EXERCISE GOAL
Each entry below should be output exactly, apart from its images.

DATA IN THIS EXERCISE
########

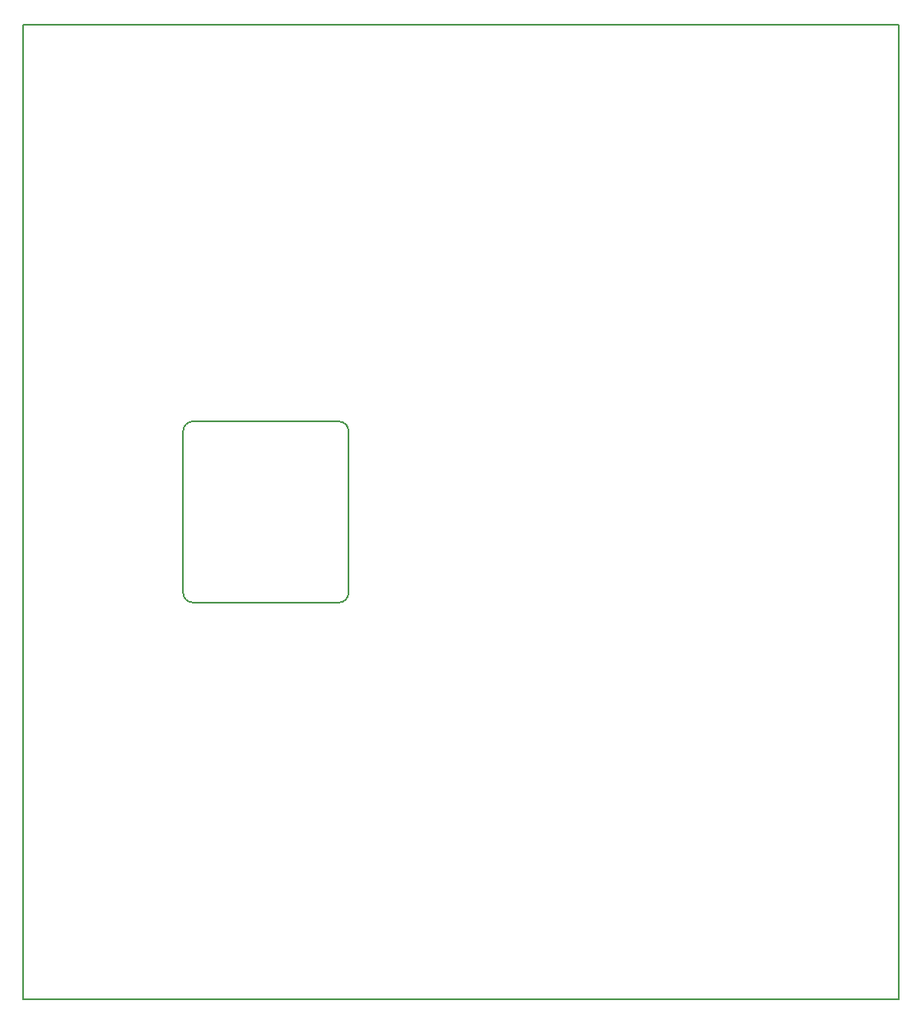
<source format=gbr>
G04 #@! TF.GenerationSoftware,KiCad,Pcbnew,5.1.5+dfsg1-2build2*
G04 #@! TF.CreationDate,2020-07-06T20:33:27+02:00*
G04 #@! TF.ProjectId,Quadsense,51756164-7365-46e7-9365-2e6b69636164,rev?*
G04 #@! TF.SameCoordinates,PX5f5e100PY2faf080*
G04 #@! TF.FileFunction,Profile,NP*
%FSLAX46Y46*%
G04 Gerber Fmt 4.6, Leading zero omitted, Abs format (unit mm)*
G04 Created by KiCad (PCBNEW 5.1.5+dfsg1-2build2) date 2020-07-06 20:33:27*
%MOMM*%
%LPD*%
G04 APERTURE LIST*
%ADD10C,0.150000*%
G04 APERTURE END LIST*
D10*
X33500000Y-41700000D02*
G75*
G03X32500000Y-40700000I-1000000J0D01*
G01*
X17500000Y-40700000D02*
G75*
G03X16500000Y-41700000I0J-1000000D01*
G01*
X16500000Y-58300000D02*
G75*
G03X17500000Y-59300000I1000000J0D01*
G01*
X32500000Y-59300000D02*
G75*
G03X33500000Y-58300000I0J1000000D01*
G01*
X16500000Y-58300000D02*
X16500000Y-41700000D01*
X32500000Y-59300000D02*
X17500000Y-59300000D01*
X33500000Y-41700000D02*
X33500000Y-58300000D01*
X17500000Y-40700000D02*
X32500000Y-40700000D01*
X0Y-100000000D02*
X0Y0D01*
X90000000Y-100000000D02*
X0Y-100000000D01*
X90000000Y0D02*
X90000000Y-100000000D01*
X0Y0D02*
X90000000Y0D01*
M02*

</source>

########

OUTPUT BELOW
<source format=gbr>
G04 #@! TF.GenerationSoftware,KiCad,Pcbnew,5.1.5+dfsg1-2build2*
G04 #@! TF.CreationDate,2020-07-06T20:33:27+02:00*
G04 #@! TF.ProjectId,Quadsense,51756164-7365-46e7-9365-2e6b69636164,rev?*
G04 #@! TF.SameCoordinates,PX5f5e100PY2faf080*
G04 #@! TF.FileFunction,Profile,NP*
%FSLAX46Y46*%
G04 Gerber Fmt 4.6, Leading zero omitted, Abs format (unit mm)*
G04 Created by KiCad (PCBNEW 5.1.5+dfsg1-2build2) date 2020-07-06 20:33:27*
%MOMM*%
%LPD*%
G04 APERTURE LIST*
%ADD10C,0.150000*%
G04 APERTURE END LIST*
D10*
X33500000Y-41700000D02*
G75*
G03X32500000Y-40700000I-1000000J0D01*
G01*
X17500000Y-40700000D02*
G75*
G03X16500000Y-41700000I0J-1000000D01*
G01*
X16500000Y-58300000D02*
G75*
G03X17500000Y-59300000I1000000J0D01*
G01*
X32500000Y-59300000D02*
G75*
G03X33500000Y-58300000I0J1000000D01*
G01*
X16500000Y-58300000D02*
X16500000Y-41700000D01*
X32500000Y-59300000D02*
X17500000Y-59300000D01*
X33500000Y-41700000D02*
X33500000Y-58300000D01*
X17500000Y-40700000D02*
X32500000Y-40700000D01*
X0Y-100000000D02*
X0Y0D01*
X90000000Y-100000000D02*
X0Y-100000000D01*
X90000000Y0D02*
X90000000Y-100000000D01*
X0Y0D02*
X90000000Y0D01*
M02*

</source>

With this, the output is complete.